> **Source extract**

*****

Clint Eastwood in the ...

The per-decade summaries of Eastwood's career are worth linking to directly in the corresponding films he has worked on. I just did so for most of the films mentioned in Clint Eastwood in the 1980s and encourage others to do so, particularly for the other decades. IMHO it is a film's production section where such a link is relevant. 68.165.77.47 (talk) 09:09, 2 June 2013 (UTC)

No, all of those links you added are WP:EGG violations, which is why I removed them. ---The Old JacobiteThe '45 14:23, 2 June 2013 (UTC)

Alison Eastwood quote

Non-Admin Closure: There is no consensus to include mention that Clint Eastwood has 8 children by six women. It is important to note that there is not one WP:RS that can identify all 8 alleged children (only 7). As Wikipedia is an encyclopedia with the goal of all of our content being verifiable, it would be inappropriate to put forth assumptions based on non-verified information as fact. It should be noted that it seems even Mr. Clintwood is unsure about the actual amount of offspring he has sired and therefore any alleged child that is not verified should be treated as speculation. -- ТимофейЛееСуда. 22:33, 25 November 2013 (UTC)

The following discussion is closed. Please do not modify it. Subsequent comments should be made on the appropriate discussion page. No further edits should be made to this discussion.

*****

Recorded data:
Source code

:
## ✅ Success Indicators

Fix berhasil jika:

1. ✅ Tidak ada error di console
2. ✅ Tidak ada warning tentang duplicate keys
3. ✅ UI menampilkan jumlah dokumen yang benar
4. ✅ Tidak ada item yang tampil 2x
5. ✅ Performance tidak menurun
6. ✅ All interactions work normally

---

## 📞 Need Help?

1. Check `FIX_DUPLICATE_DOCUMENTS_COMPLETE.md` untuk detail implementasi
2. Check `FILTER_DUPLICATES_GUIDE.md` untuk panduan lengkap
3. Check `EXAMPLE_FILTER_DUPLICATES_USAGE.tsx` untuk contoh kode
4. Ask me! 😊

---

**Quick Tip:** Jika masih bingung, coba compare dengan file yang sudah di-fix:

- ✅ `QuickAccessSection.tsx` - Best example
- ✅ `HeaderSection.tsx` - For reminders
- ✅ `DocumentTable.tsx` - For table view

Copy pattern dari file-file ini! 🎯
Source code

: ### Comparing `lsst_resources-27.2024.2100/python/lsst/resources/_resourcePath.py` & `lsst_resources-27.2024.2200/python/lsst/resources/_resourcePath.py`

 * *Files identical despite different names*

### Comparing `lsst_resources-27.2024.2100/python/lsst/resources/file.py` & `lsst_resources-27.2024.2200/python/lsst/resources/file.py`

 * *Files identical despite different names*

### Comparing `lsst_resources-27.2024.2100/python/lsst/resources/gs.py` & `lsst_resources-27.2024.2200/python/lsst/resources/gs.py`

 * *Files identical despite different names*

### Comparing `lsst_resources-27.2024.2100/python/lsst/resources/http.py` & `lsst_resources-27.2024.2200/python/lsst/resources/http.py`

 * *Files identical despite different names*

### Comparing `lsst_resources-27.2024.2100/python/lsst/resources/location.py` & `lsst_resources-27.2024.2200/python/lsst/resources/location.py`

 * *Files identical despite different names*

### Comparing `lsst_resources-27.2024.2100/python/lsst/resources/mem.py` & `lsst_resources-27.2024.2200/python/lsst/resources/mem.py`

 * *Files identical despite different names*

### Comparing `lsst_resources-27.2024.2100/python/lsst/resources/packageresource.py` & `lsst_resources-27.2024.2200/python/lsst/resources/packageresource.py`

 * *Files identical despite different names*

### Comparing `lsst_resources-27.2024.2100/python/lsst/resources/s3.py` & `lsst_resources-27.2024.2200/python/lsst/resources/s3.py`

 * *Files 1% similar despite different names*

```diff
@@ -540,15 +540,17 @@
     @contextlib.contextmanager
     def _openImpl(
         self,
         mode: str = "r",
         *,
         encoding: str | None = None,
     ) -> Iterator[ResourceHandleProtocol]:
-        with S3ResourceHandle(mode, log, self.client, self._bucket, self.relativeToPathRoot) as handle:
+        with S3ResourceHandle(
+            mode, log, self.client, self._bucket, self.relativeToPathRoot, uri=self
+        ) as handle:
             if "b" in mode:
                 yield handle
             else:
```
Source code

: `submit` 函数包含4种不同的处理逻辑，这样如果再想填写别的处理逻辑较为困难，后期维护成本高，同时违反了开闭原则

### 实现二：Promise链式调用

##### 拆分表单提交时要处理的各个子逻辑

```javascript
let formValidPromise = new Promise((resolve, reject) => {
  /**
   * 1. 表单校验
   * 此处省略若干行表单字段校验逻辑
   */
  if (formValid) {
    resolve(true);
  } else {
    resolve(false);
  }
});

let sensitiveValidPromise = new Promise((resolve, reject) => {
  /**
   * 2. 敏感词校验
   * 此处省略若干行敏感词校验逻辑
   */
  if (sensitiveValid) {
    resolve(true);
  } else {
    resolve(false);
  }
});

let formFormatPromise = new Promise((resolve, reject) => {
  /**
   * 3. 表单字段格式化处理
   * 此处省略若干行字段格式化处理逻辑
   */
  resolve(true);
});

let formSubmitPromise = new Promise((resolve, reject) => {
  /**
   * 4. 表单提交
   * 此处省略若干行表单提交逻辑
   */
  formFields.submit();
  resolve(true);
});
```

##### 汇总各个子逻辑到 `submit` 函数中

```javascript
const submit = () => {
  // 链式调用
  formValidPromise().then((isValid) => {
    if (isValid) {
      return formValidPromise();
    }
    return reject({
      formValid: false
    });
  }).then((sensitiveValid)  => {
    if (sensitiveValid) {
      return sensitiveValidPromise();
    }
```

*****

> **Task to carry out**
Pick up the Clint Eastwood discussion text where it stops and continue it.

> **Answer area**
I would like input regarding This edit. I have had a lengthy discussion with the editor, who has been very civil with me but we have yet to reach an agreement

  • As does EXTRA.com: The couple has one daughter together, 16-year-old Morgan. Eastwood, 83, has seven other children from various relationships

These are all very reliable sources. The last is especially concrete — his own daughter confirms that he has eight kids by six women. The quote should be restored, because all evidence indicates that it's the truth. There are no legitimate news reports stating who the mystery 8th child is, but that should not prevent the statement and the quote stating how many children he has from being present in the article. 02:16, 30 August 2013 (UTC)

I don't think even Eastwood truly knows how many kids he has. 7 or 8 have been made public but I remember his interview with Ellen in which he has said something like "7 that I know of" or "at least 7 yeah". I wouldn't be surprised if he has at least 10. He was very promiscuous in the 70s and 80s.♦ Dr. Blofeld 17:35, 30 August 2013 (UTC)

  • Comment This is by no means whatsoever the short, straightforward, neutrally worded statement that a request for comment is supposed to be. This editor already has gone around canvassing other editors and seems determined to add an unsubstantiated, gossip-mill rumor to this article.--Tenebrae (talk) 17:44, 30 August 2013 (UTC)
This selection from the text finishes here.